• Work instructions
Where does the string "care" occur in the entries below? Copy every line where it does.

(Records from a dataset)
◇ ◇ ◇
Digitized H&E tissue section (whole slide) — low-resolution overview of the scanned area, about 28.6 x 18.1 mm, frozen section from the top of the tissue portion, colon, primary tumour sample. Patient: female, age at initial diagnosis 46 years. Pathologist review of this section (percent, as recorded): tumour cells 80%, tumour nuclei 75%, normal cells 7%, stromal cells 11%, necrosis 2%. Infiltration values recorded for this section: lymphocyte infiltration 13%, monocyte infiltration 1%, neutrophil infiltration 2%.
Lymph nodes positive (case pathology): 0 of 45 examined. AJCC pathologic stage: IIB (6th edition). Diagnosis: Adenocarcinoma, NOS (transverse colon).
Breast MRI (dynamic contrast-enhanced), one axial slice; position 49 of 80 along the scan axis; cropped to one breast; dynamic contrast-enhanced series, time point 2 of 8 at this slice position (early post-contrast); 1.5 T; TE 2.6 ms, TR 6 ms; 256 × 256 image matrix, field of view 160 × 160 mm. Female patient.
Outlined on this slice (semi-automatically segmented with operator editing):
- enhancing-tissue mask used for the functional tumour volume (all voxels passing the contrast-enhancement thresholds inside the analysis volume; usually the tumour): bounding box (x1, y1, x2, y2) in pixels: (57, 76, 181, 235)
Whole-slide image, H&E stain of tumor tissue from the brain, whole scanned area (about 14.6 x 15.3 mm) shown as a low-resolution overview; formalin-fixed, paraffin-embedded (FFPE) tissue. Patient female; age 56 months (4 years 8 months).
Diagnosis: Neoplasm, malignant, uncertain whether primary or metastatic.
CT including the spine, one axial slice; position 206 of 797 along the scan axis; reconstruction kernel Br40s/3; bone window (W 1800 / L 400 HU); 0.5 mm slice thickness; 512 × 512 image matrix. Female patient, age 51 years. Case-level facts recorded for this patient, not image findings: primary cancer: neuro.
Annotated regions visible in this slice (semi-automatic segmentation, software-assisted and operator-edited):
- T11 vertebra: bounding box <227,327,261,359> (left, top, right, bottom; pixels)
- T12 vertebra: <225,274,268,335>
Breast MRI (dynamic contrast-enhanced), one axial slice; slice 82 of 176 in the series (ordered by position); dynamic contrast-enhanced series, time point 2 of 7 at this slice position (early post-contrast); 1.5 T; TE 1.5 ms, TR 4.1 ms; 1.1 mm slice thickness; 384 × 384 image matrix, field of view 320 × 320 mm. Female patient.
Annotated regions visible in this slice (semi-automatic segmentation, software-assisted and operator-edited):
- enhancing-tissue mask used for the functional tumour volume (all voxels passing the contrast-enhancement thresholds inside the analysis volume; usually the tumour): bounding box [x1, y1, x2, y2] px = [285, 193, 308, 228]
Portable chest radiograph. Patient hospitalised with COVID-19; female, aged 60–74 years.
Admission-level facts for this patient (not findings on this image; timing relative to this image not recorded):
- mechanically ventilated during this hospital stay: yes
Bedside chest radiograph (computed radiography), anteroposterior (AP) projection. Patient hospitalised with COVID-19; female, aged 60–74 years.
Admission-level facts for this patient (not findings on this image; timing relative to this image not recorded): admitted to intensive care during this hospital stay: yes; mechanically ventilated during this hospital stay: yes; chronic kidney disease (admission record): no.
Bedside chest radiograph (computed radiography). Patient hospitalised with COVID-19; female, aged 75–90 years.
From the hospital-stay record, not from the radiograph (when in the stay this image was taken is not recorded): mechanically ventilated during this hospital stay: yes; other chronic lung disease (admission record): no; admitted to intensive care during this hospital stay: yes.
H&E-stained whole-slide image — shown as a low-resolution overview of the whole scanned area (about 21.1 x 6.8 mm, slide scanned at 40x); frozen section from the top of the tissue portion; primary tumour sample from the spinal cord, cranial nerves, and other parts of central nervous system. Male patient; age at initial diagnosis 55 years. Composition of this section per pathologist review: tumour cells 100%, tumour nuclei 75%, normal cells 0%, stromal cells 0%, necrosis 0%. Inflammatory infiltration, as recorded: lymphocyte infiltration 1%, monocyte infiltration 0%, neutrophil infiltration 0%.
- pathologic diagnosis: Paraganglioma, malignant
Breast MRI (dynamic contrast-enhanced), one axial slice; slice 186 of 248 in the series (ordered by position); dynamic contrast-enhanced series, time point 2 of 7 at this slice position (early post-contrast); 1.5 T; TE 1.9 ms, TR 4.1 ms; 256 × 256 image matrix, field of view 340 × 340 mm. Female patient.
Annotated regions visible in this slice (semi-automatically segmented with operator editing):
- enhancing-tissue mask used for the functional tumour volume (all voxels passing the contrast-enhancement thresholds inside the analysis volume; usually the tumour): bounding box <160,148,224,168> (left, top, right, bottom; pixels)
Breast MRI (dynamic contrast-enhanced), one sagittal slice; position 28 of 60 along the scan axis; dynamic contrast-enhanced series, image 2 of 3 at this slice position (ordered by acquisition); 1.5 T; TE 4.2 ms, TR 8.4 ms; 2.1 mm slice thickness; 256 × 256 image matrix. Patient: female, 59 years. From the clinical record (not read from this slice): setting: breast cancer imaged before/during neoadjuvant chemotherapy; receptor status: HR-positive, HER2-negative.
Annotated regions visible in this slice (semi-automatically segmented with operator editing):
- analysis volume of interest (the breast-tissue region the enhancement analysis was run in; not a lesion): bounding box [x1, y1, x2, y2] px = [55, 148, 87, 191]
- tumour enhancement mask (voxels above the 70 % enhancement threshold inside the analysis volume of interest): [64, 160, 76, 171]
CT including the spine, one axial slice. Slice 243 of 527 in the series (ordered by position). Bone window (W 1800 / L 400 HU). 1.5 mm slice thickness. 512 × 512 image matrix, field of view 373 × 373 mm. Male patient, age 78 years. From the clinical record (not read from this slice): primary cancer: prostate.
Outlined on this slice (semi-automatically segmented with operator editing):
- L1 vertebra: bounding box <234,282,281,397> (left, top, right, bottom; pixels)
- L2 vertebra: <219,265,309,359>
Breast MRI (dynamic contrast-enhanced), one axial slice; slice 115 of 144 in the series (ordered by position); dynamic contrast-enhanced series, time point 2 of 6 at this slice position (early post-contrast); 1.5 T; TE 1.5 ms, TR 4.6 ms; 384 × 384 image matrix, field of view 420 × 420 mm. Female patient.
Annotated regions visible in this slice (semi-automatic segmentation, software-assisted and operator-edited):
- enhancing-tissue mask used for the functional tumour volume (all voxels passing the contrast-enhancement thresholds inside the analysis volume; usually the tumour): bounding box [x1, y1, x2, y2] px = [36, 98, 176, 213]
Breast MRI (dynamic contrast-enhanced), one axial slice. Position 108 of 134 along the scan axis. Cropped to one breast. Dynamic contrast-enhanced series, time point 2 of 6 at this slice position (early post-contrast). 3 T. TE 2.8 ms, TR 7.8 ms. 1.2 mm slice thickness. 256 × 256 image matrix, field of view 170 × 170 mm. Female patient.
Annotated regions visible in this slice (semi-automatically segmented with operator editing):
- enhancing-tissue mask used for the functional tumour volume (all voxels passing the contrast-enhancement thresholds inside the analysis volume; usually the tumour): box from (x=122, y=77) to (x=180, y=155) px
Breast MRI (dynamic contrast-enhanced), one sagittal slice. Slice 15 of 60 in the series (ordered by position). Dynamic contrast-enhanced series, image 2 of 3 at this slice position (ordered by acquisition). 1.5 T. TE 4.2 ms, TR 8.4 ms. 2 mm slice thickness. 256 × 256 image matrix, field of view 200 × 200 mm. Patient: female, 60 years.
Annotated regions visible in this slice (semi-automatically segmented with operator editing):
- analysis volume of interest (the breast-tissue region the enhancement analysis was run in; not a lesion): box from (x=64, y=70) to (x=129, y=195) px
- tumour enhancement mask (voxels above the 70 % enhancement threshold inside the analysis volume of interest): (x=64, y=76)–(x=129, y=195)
◇ ◇ ◇
• Answer space
Admission-level facts for this patient (not findings on this image; timing relative to this image not recorded): admitted to intensive care during this hospital stay: yes; mechanically ventilated during this hospital stay: yes; chronic kidney disease (admission record): no.
From the hospital-stay record, not from the radiograph (when in the stay this image was taken is not recorded): mechanically ventilated during this hospital stay: yes; other chronic lung disease (admission record): no; admitted to intensive care during this hospital stay: yes.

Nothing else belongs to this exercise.